Community Preference is a longstanding NYC policy that reserves 50% of units in most subsidized affordable housing developments for residents of the local Community District.
New York City’s Community Preference policy is the subject of an ongoing lawsuit opposing it, Winfield v. the City of New York. Plaintiffs claim that the policy has racially discriminatory impacts and perpetuates the harmful legacy of segregation. Proponents of the policy argue that it is a critical tool to prevent the displacement of low-income residents and communities from neighborhoods where housing costs are rapidly rising.
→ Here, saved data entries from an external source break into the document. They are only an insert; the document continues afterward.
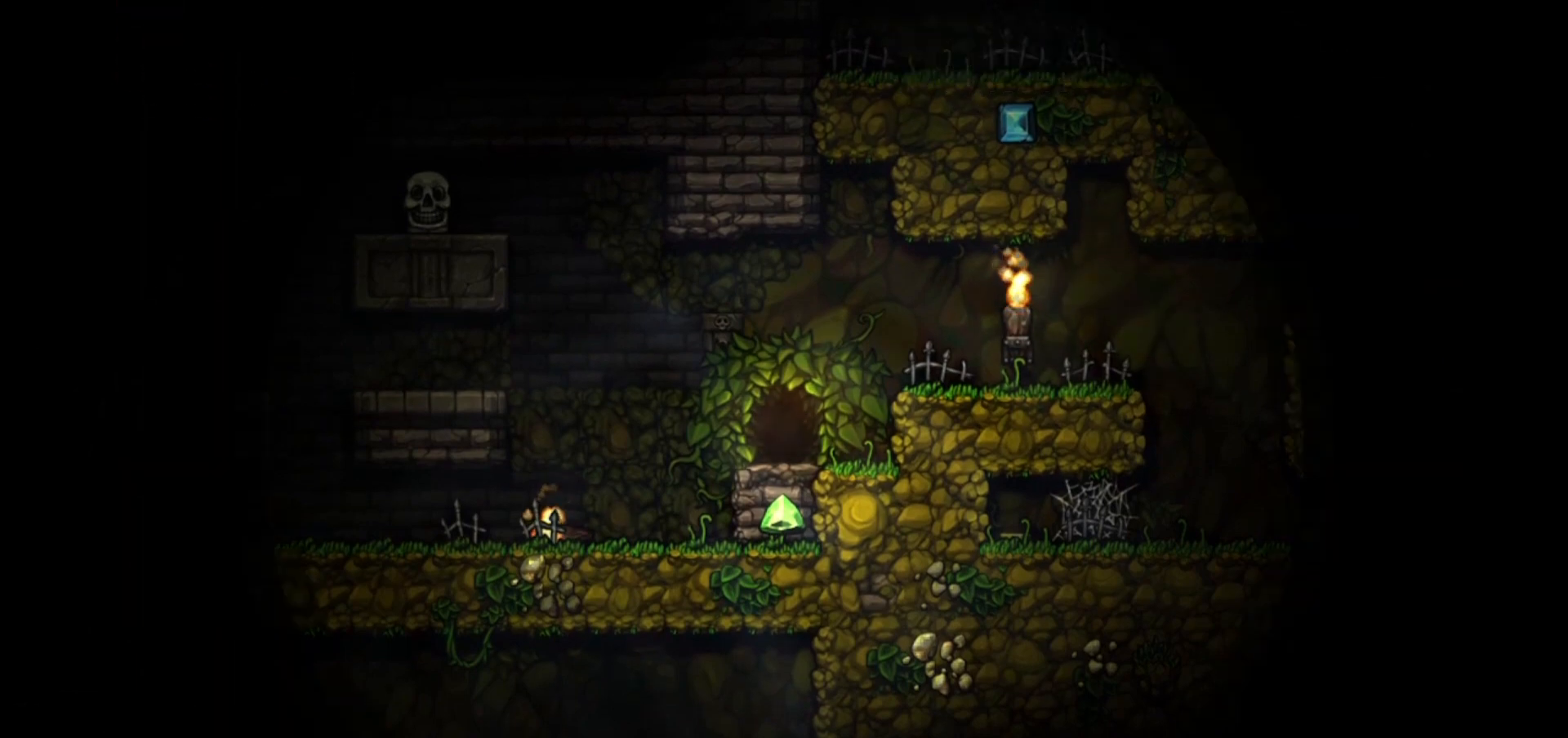
Gameplay with keyboard; each line is a JSON object with the keys held at the frame after it. "events" lists presses ("down") and releases ("up") of "bomb", "door", "down", "escape", "jump", "left", "right", "rope", "tab", "up", "walk" and "whip" between this image and that frame as [ms after this image, input, new state], when the widget could be followed in between. No other keys are recorded. Mouse input is not recorded. Key names are as the overlay labels them; some are game actions (e.g. jump) rather than physical keys.
{"keys": [], "events": []}
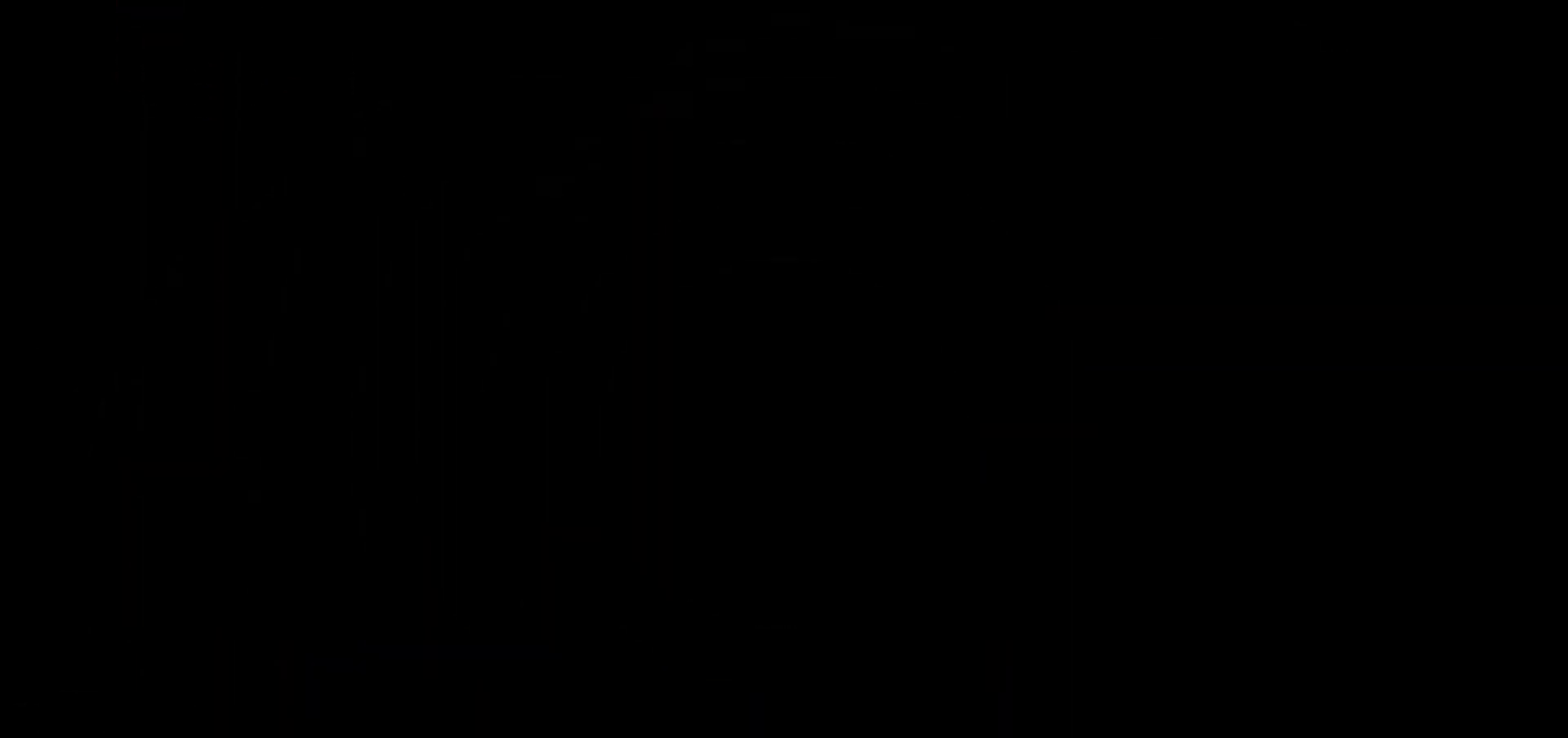
{"keys": [], "events": []}
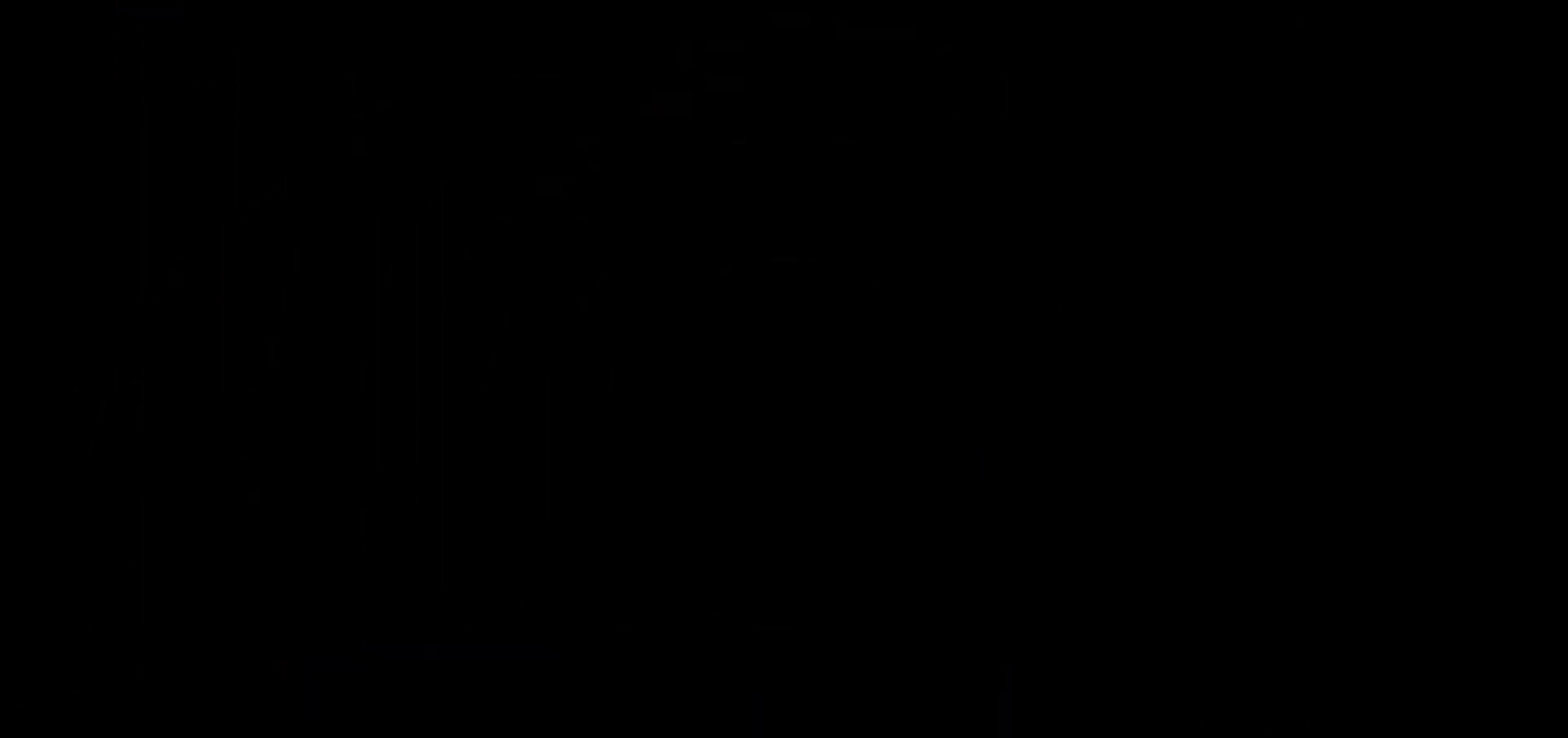
{"keys": [], "events": []}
In 2019, new studies on the impacts of Community Preference surfaced, after being commissioned byWinfield plaintiffs and defendant to substantiate either side’s claims. Does the policy perpetuate segregation? Or does it protect communities of color from displacement? What is the right balance between these complex, and sometimes conflicting policy goals? These are some of the most complex and pressing housing policy challenges facing New York today.
In Community Preference Policy in NYC, CHPC reaches a few key conclusions:
- The lawsuit around Community Preference raises some of the most pressing challenges facing NYC today, yet the issues at stake are complex and nuanced in ways that can be lost in litigation.
- The 2019 report on the plaintiff side criticizing Community Preference is highly flawed in methodology, inaccurate, and misleading.
- Future discussion around these policy issues needs to be preceded by objective analysis, so that it can remain nuanced and grounded in facts.
- The City needs to make housing lottery data available, with limits in place to protect participant privacy.